First of all, the ACA sought to provide health insurance to low-income people.  On the one hand, the problem the Obama administration did not want to address directly is that American doctors make about 50 percent more than European or Japanese doctors with comparable skills.  The same goes for hospitals.  Cutting the incomes of doctors and of hospitals to reduce health care costs to manageable levels would set off a storm of opposition from the American Medical Association and whoever fronts for the hospitals.  On the other hand, there are a bunch of insurance companies—notably Blue Cross plans–that are used to dealing with low-income populations.  However, these insurers keep prices down by offering a narrow range of service providers who agree to accept low payments in return for a steady stream of customers.  Most doctors would refuse to participate in such arrangements.  Assuming that poor consumers were like richer consumers, the authors of the ACA sought to provide a greater range of choice.  The government mandate on the health services provided cuts across the desires of some consumers.  Then, the government lured a bunch of major insurers into the market in the belief that that competition would hold down costs for a broader range of services.  However, the major insurers lost a lot of money and they have begun to bail.  Basically, markets are often more rational than any government “ukase.”  Perhaps 17 percent of people who use the insurance “marketplace” will find that there is only one seller.

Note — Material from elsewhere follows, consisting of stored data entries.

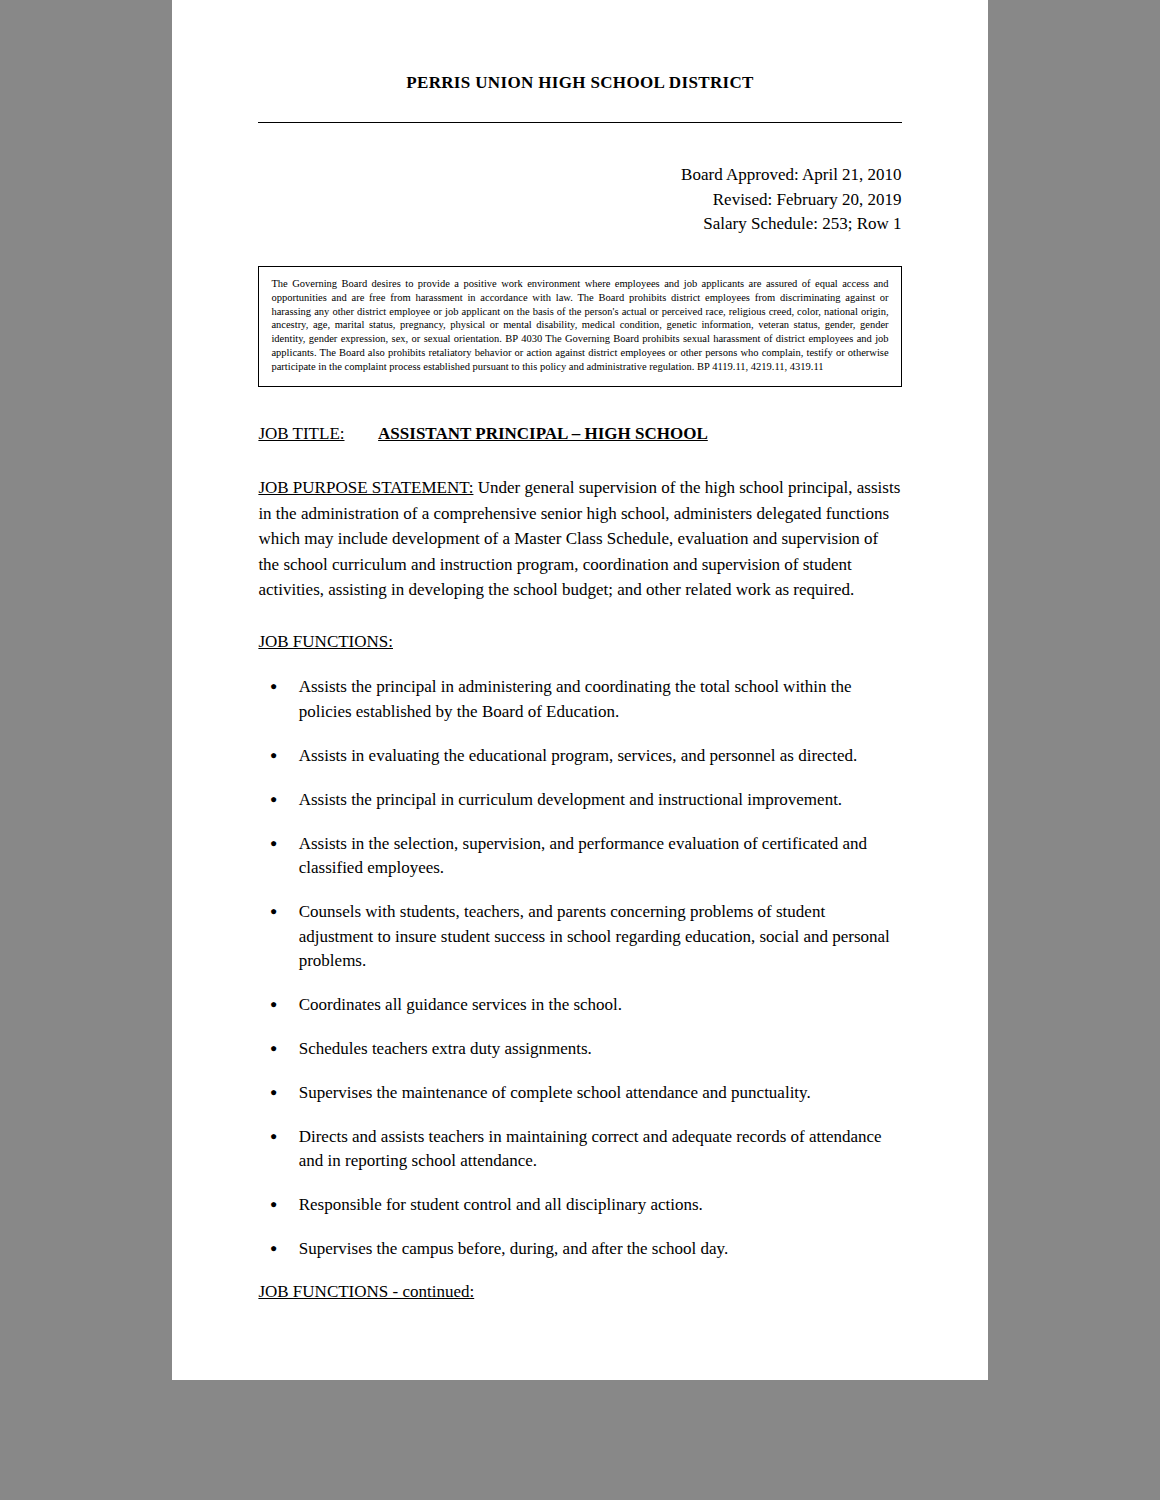PERRIS UNION HIGH SCHOOL DISTRICT
Board Approved: April 21, 2010
Revised: February 20, 2019
Salary Schedule: 253; Row 1
The Governing Board desires to provide a positive work environment where employees and job applicants are assured of equal access and opportunities and are free from harassment in accordance with law. The Board prohibits district employees from discriminating against or harassing any other district employee or job applicant on the basis of the person's actual or perceived race, religious creed, color, national origin, ancestry, age, marital status, pregnancy, physical or mental disability, medical condition, genetic information, veteran status, gender, gender identity, gender expression, sex, or sexual orientation. BP 4030 The Governing Board prohibits sexual harassment of district employees and job applicants. The Board also prohibits retaliatory behavior or action against district employees or other persons who complain, testify or otherwise participate in the complaint process established pursuant to this policy and administrative regulation. BP 4119.11, 4219.11, 4319.11
JOB TITLE: ASSISTANT PRINCIPAL – HIGH SCHOOL
JOB PURPOSE STATEMENT: Under general supervision of the high school principal, assists in the administration of a comprehensive senior high school, administers delegated functions which may include development of a Master Class Schedule, evaluation and supervision of the school curriculum and instruction program, coordination and supervision of student activities, assisting in developing the school budget; and other related work as required.
JOB FUNCTIONS:
Assists the principal in administering and coordinating the total school within the policies established by the Board of Education.
Assists in evaluating the educational program, services, and personnel as directed.
Assists the principal in curriculum development and instructional improvement.
Assists in the selection, supervision, and performance evaluation of certificated and classified employees.
Counsels with students, teachers, and parents concerning problems of student adjustment to insure student success in school regarding education, social and personal problems.
Coordinates all guidance services in the school.
Schedules teachers extra duty assignments.
Supervises the maintenance of complete school attendance and punctuality.
Directs and assists teachers in maintaining correct and adequate records of attendance and in reporting school attendance.
Responsible for student control and all disciplinary actions.
Supervises the campus before, during, and after the school day.
JOB FUNCTIONS - continued:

Second, the ACA rests on the belief that healthy, young, poor people can be compelled to buy insurance to subsidize sick, old, richer people.  In fact, less than half the 24 million people who were expected to buy insurance through the marketplace have signed up.  A lot of younger people just don’t want to join.  A lot of sick people do want to join only for  long enough to get their illnesses treated,  As a result, the insurance premiums are already so much higher than the government subsides that many people are opting out.  One solution would be to follow the path of the low cost insurers by narrowing networks and forcing down remuneration to doctors and hospitals.  Democrats favor either raising taxes on Republicans to pay for more generous subsidies to health care providers or coercing the un-insured to get insurance.

Third, apparently believing that much of the high cost of American health care came from profiteering by the insurance companies, the ACA included limits on profits and inadequate guarantees against losses.  Faced with large and mounting losses, the major insurance companies have begun to abandon the market place.

So, what are the policy options?  First, President Obama and President-in-Waiting Clinton have floated the idea of going back to the “public option” that Obama once cavalierly abandoned.  The public option would—undoubtedly with the aid of subsidies from the tax payers—“compete” with the private companies in order to drive down prices.  (See: TVA.)  Second, Blue Cross plans—low cost insurers with a lot of experience—argue for further reforms like blocking customers from signing up for short-term coverage in order to deal with accumulated health problems, the drooping coverage; higher premiums for older patients who cost more; and enhancing government subsidies for th care of very sick patients.  “Experts” and “advocates” are in some disagreement about what course to pursue.  Apparently, the Obama Administration is reluctant to consult or listen to business people.

[1] Reed Abelson and Margot Sanger-Katz, “ObamaCare Obstacles, and Some Possible Solutions,” NYT, 30 August 2016.